■ **Verilen metin**
····················
Kent dokusu denilince; caddeleri, sokakları, konut alanları, alış veriş ve dinlenme yerleri ile insan ilişkileri akla gelir.
Eskilerde arasta, bedesten, daha yakın zamanda çarşı, mahalle kavramları bu dokulaşmanın birer ifadesi olmuş, insan ilişkileri de bu yapılanmalara göre şekillenmiştir.
Şimdilerde, Alış Veriş Merkezleri ve dünyaca ünlü markaların zincir şubeleri ve bunların belirlediği insan ilişkileri egemen.
Artık, tek, tek apartmanlar, bunların altlarına açılan tek, tek dükkanlar yerlerini, büyük sitelere, rezidanslara, AVM’ lere bırakıyor.
Bir başka deyişle, eski kent modelinin yerini yeni kent modeli alıyor.
Bir çok gelişmiş ülkede yeni yerleşim alanları bu yeni modele göre şekilleniyor.
Bizde de son yıllarda, yeni kentleşme modelinin ağır bastığı görülüyor.
İstanbul, Ankara, İzmir başta olmak üzere, büyük kentlerimizde oluşan yeni yerleşim alanlarında, konutlar siteler halinde inşa ediliyor, ihtiyaçlarını karşılamak için de büyük AVM’ ler yapılıyor.
Yıllar önce Ankara’da Ümitköy ve Çayyolu bu modelin ilk örneği olarak ortaya çıkıyor.
Kentin gürültüsünden, hengamesinden bıkıp, yeşili bol, sakin bir yaşamı özleyenler Ümitköy ve Çayyolu’nda kurulan sitelere villalara akın ediyor.
Yani bu yerleşim bölgesi, yeni kent modeli ile “sakin yaşamı” tercih edenlerin buluşmasından doğuyor.
Dokusu da buna bağlı olarak oluşuyor.
Geniş yeşil alanlara sahip büyük siteler, bahçeli villalar ve ihtiyaçları karşılamak için, Konutken Siteleri içine mini çarşılar, Koru sitesi yanına Mesa AVM, Ümitköy’de Galeria Çarşısı yapılıyor. Çayyolu Köyü içindeki esnaf dükkanları da bu yeni yapılanmaya eşlik ediyor.
Tercihleri, gürültüden uzak sakin bir yaşam olan insanların ilişkileri de buna paralel gelişiyor.
Ne var ki bu doku korunamıyor, çok kısa bir süre sonra rant hesaplarına kurban ediliyor, tam alaturka bir biçimde yeni ve eski kent modeli birbirine giriyor.
Önce Ümitköy’de, Galeria varken civarındaki sitelerin tek ve çok katlı konutları tek, tek iş yerine dönüştürülüyor. Sonra Çayyolu’na doğru 8. cadde üzerindeki villalar bankalara kiralanıyor. Osman Ağa Konakları adıyla yapılan konutlar iş yeri olarak kullanılmaya başlıyor. Sonuçta insan ve araç trafiği yoğunlaşıyor eski sakinliğin ve huzurun yerinde yeller esiyor.
····················
■ **Kayıtlar**
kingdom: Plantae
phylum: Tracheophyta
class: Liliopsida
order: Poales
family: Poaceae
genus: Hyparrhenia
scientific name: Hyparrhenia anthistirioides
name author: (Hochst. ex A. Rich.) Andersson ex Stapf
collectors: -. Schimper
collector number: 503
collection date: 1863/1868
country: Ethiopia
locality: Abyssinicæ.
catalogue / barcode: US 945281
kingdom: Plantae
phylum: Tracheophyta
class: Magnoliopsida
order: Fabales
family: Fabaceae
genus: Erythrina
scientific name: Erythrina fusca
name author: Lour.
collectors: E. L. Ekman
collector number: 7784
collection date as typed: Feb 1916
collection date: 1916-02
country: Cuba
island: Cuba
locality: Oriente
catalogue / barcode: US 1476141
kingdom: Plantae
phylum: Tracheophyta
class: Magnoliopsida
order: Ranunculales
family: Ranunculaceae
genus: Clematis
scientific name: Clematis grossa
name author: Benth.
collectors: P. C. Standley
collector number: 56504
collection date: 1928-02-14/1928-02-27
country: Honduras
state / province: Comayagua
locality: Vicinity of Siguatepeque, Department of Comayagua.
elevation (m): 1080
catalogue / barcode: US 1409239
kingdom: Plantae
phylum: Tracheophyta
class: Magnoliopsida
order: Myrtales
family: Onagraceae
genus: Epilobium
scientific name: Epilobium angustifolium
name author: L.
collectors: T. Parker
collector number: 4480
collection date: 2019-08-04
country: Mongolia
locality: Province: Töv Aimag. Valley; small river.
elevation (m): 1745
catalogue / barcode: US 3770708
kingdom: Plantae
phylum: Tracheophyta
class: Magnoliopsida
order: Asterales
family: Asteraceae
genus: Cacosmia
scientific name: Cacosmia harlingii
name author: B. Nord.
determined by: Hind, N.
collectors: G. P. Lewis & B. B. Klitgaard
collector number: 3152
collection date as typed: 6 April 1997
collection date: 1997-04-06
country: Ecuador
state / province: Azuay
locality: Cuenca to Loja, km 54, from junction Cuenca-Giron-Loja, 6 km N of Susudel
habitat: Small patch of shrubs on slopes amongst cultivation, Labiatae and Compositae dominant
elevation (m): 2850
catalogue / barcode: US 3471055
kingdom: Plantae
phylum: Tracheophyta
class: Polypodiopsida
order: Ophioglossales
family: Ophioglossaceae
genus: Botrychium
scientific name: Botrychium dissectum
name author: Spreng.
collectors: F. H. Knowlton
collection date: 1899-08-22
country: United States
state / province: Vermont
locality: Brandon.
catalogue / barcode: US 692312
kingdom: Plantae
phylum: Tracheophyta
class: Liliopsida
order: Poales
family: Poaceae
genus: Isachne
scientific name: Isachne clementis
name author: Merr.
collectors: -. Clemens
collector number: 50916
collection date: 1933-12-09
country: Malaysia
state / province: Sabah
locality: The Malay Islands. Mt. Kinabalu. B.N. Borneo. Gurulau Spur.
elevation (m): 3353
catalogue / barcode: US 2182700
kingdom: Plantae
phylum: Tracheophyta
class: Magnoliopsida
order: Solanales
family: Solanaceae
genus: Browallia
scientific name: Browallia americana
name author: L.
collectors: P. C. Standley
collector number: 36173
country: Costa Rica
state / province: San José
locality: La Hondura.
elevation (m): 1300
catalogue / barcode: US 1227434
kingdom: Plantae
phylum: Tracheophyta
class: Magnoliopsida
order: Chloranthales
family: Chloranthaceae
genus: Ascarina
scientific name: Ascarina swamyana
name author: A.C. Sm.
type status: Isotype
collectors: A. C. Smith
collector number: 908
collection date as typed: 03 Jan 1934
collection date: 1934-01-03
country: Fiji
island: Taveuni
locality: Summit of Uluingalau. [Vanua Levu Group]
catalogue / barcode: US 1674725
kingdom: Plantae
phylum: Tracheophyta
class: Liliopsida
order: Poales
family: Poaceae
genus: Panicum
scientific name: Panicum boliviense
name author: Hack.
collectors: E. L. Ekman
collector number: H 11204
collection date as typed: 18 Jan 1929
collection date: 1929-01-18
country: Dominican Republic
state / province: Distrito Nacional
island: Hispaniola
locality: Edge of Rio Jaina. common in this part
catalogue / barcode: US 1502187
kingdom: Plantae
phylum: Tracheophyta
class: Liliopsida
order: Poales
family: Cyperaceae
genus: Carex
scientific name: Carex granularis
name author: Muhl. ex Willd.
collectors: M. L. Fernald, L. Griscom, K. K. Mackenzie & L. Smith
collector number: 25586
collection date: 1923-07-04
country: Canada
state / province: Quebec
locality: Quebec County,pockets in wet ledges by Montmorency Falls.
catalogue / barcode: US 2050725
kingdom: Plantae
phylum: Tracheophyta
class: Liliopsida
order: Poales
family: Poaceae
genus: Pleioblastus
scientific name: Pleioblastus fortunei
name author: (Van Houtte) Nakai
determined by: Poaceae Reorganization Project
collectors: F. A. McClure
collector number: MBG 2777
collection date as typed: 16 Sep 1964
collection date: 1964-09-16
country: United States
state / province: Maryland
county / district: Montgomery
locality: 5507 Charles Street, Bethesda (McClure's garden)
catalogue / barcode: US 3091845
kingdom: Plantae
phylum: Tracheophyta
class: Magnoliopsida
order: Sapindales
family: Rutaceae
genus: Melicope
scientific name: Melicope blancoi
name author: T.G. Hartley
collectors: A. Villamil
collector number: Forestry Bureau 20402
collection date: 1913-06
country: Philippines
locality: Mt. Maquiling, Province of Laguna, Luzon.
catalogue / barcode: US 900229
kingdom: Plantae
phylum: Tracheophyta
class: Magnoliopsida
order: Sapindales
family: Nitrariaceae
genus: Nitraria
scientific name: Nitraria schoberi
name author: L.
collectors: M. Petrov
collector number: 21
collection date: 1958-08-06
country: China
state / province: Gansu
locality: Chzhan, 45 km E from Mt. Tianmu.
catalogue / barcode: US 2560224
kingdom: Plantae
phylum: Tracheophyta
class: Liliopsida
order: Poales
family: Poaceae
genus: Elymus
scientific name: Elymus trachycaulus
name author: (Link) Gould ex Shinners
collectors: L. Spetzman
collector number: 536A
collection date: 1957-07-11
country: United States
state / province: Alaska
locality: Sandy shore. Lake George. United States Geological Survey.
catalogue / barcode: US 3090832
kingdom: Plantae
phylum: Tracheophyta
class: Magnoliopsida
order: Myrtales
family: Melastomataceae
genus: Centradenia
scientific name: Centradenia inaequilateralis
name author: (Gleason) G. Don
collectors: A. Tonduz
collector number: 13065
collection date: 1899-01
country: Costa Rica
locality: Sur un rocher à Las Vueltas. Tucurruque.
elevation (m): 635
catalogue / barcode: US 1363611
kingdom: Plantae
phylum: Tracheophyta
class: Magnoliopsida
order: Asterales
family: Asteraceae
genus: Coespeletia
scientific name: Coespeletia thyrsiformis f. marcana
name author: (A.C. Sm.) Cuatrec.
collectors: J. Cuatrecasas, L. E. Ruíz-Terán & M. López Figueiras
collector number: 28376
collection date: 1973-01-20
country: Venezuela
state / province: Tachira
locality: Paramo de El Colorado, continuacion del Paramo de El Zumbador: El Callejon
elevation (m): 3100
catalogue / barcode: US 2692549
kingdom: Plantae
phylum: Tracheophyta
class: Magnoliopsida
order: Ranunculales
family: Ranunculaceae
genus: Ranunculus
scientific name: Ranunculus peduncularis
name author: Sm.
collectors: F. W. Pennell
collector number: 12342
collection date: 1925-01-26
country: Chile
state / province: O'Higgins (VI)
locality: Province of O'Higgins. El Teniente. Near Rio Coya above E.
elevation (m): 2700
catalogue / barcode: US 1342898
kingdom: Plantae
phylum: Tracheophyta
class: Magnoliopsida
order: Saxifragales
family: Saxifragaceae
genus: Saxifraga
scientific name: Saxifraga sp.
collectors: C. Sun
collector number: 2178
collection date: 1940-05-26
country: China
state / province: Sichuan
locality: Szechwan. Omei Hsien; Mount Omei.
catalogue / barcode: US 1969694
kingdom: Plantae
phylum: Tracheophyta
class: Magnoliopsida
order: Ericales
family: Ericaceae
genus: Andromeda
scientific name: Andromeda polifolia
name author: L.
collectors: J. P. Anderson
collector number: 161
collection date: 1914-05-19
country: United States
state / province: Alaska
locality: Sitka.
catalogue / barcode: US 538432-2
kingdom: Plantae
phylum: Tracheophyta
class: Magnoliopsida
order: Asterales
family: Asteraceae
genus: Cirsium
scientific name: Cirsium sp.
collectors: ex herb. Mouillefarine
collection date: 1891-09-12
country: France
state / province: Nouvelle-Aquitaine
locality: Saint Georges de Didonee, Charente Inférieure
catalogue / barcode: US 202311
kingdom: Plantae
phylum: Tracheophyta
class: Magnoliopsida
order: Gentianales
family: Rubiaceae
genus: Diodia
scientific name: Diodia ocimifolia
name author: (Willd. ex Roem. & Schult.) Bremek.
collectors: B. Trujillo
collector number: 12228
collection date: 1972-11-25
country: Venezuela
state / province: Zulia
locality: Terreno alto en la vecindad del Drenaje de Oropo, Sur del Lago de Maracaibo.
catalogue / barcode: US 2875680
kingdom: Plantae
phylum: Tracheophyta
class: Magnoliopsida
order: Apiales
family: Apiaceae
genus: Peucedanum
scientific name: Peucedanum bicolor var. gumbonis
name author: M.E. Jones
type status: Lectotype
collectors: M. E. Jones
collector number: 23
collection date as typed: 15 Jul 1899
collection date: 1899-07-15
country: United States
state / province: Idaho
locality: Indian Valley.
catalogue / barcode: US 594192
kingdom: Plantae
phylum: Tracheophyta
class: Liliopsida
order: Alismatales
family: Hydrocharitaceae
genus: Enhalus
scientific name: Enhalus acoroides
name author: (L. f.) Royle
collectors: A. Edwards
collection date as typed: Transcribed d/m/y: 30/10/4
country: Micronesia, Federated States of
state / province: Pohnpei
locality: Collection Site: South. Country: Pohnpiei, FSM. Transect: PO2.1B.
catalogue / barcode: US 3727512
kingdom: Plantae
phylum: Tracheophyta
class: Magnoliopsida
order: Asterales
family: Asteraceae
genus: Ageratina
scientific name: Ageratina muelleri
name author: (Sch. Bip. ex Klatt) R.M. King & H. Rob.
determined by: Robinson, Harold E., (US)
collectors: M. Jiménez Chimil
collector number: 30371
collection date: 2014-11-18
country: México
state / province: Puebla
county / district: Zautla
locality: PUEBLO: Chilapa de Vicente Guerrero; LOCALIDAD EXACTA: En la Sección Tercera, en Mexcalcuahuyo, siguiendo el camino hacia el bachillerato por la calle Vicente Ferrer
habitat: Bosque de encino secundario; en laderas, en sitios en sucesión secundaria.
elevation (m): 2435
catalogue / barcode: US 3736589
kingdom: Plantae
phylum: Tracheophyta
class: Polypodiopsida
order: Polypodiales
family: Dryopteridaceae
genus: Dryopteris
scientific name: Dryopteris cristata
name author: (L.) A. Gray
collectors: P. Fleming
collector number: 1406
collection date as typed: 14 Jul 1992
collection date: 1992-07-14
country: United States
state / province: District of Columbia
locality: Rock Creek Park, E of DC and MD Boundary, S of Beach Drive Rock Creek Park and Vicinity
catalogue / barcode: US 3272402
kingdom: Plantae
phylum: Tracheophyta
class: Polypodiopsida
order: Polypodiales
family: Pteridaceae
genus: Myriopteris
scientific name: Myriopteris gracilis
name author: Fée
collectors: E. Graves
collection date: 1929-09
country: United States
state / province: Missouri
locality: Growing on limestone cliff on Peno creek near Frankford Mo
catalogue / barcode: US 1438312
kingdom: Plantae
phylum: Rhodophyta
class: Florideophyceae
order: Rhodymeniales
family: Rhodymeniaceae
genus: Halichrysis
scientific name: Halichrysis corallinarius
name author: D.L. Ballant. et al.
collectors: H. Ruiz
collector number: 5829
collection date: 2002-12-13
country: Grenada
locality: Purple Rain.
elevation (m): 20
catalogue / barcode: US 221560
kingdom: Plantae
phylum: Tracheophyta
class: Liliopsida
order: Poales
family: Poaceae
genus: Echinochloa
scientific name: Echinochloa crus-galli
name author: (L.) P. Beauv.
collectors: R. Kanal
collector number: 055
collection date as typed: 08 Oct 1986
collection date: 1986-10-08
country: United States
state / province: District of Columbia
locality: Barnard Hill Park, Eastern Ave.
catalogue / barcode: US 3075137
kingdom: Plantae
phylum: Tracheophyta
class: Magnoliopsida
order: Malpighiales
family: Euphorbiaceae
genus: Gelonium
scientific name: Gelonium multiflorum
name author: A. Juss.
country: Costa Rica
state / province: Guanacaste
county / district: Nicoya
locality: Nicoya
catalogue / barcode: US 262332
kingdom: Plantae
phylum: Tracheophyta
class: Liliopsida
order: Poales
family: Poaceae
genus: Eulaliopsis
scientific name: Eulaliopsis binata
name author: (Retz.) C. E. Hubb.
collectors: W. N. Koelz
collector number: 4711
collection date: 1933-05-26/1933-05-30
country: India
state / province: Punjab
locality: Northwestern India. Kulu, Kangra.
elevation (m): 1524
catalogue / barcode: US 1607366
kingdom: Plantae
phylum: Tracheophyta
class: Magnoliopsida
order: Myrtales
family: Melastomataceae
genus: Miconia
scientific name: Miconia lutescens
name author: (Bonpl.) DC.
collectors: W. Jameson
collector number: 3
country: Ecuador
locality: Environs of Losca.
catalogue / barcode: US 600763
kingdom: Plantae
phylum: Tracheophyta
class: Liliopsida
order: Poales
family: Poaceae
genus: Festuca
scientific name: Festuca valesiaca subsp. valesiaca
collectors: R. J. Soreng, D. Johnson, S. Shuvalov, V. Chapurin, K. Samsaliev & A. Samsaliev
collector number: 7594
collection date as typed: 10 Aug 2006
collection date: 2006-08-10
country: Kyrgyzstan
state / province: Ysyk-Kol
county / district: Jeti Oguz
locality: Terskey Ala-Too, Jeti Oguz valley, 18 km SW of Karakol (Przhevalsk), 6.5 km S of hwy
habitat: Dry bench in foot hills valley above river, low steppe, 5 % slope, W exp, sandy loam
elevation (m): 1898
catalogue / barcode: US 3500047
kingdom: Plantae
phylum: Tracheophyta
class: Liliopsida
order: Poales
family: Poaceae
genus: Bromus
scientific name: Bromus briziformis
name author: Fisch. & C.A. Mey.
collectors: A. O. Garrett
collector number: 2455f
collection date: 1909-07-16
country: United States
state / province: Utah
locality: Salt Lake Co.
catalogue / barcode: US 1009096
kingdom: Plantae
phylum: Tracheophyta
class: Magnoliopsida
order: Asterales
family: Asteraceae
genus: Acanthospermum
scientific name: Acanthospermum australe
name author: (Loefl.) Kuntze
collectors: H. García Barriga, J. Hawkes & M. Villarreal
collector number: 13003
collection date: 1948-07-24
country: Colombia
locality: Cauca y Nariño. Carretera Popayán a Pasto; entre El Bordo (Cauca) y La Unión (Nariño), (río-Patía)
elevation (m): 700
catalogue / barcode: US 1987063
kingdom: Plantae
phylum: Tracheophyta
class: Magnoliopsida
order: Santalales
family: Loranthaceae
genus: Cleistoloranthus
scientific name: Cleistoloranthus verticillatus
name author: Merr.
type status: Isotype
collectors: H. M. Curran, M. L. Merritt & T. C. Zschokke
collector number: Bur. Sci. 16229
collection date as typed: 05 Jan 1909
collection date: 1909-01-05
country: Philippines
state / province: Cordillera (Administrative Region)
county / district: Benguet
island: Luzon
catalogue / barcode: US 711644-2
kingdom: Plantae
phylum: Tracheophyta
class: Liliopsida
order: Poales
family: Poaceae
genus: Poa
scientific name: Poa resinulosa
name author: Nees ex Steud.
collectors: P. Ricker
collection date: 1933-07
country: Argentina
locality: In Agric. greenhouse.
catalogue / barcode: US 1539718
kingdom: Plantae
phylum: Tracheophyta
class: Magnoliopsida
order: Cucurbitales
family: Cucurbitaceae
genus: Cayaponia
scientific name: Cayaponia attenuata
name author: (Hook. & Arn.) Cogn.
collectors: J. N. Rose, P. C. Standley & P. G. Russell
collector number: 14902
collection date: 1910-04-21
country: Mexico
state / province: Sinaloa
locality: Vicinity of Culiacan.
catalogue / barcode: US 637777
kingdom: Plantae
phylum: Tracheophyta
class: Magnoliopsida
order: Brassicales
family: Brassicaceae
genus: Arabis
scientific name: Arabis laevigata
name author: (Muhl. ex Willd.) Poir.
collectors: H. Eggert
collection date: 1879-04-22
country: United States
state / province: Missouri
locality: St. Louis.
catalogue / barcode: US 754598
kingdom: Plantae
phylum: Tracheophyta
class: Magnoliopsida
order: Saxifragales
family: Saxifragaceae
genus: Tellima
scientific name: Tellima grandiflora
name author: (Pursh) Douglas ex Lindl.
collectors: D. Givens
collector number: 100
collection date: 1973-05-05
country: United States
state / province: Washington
····················
■ **Verilen görev 1**
Kent dokusu metninden, "Bir çok gelişmiş" sözcüklerinin geçtiği yerden başlayıp "AVM’ ler yapılıyor." sözcüklerinden sonra biten bölümü aynen alıntılayın.
■ **Verilen görev 2**
Aşağıdaki ifadelerin kent dokusu metniyle uyuşup uyuşmadığını evet ya da hayır ile belirtin ve her biri için belirleyici sözcükleri metinden aynen aktarın: (a) Ankara'da yeni kent modelinin ilk örneği olarak Ümitköy ve Çayyolu ortaya çıkıyor. (b) Koru sitesinin yanına Galeria Çarşısı yapılıyor. (c) 8. cadde üzerindeki villalar bankalara kiralanıyor.
■ **Verilen görev 3**
Kent dokusu metnini kaldığı yerden sürdürün.
Bu veriler kullanılmayacaktır.

■ **Yazılı yanıt 1**
Bir çok gelişmiş ülkede yeni yerleşim alanları bu yeni modele göre şekilleniyor.
Bizde de son yıllarda, yeni kentleşme modelinin ağır bastığı görülüyor.
İstanbul, Ankara, İzmir başta olmak üzere, büyük kentlerimizde oluşan yeni yerleşim alanlarında, konutlar siteler halinde inşa ediliyor, ihtiyaçlarını karşılamak için de büyük AVM’ ler yapılıyor.

■ **Yazılı yanıt 2**
(a) Evet: "Yıllar önce Ankara’da Ümitköy ve Çayyolu bu modelin ilk örneği olarak ortaya çıkıyor."
(b) Hayır: "Koru sitesi yanına Mesa AVM, Ümitköy’de Galeria Çarşısı yapılıyor."
(c) Evet: "Sonra Çayyolu’na doğru 8. cadde üzerindeki villalar bankalara kiralanıyor."

■ **Yazılı yanıt 3**
Rant virüsü Çayyolu’na da bula-şınca, bir yandan büyük AVM’ler açılsa da konutların iş yerine dönüştürülmesi hız kesmiyor, Park Cadde-sindeki villaların tamamı restoran, kafe olarak kullanılmaya başlıyor, bazıları fiilen bar, gazino gibi çalışıyor. Uludağ Restoran’ın bulunduğu kavşağa ve Alacaatlı yolu üzerine onlarca işyeri yapılıyor, villa olarak yapılan konutlar banka şubeleri oluveriyor, 37. cadde üzerindeki Dostluk Sitesinin neredeyse tamamı iş yerine dönüştürülüyor, İmaj İş Merkezi altına dükkanlar açılıyor ve kavşakta araç trafiğinden uzun kuyruklar oluşuyor. 8. Caddenin Yaşamkent sınırlarında kalan bölümündeki villalar da bu modaya uyuyor, iş yeri oluyor.
Virüs en son Beysukent’e ulaşıyor ve yeni yolun yapılmasının ardından Ankara’dan geliş yönündeki villaların büyük çoğunluğu işyerine dönüşüyor.
Kısacası, Ümitköy, Çayyolu ve Beysukent’in dokusu büyük bir hızla bozulup, yok ediliyor.
Peki bunca işyerinin açılması gerçek bir ihtiyaçtan mı kaynaklanıyor?
Çoğunun boş olması böyle bir ihtiyacın olmadığını gösteriyor.
Yerel yönetimlerin özellikle konutların işyerine dönüştürülmesini olağan görüp, onaylaması dokunun bozulmasında baş rolü oynuyor.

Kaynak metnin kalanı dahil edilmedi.